Assignment: Search the records below for the string "right", and report each line that contains it.

Named joint coordinates:

================

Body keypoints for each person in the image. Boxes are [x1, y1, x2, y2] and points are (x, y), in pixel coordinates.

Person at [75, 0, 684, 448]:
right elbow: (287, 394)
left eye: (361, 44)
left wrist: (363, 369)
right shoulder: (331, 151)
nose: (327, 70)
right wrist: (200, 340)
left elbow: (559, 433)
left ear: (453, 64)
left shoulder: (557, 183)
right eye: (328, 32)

================

Task solution:
right elbow: (287, 394)
right shoulder: (331, 151)
right wrist: (200, 340)
right eye: (328, 32)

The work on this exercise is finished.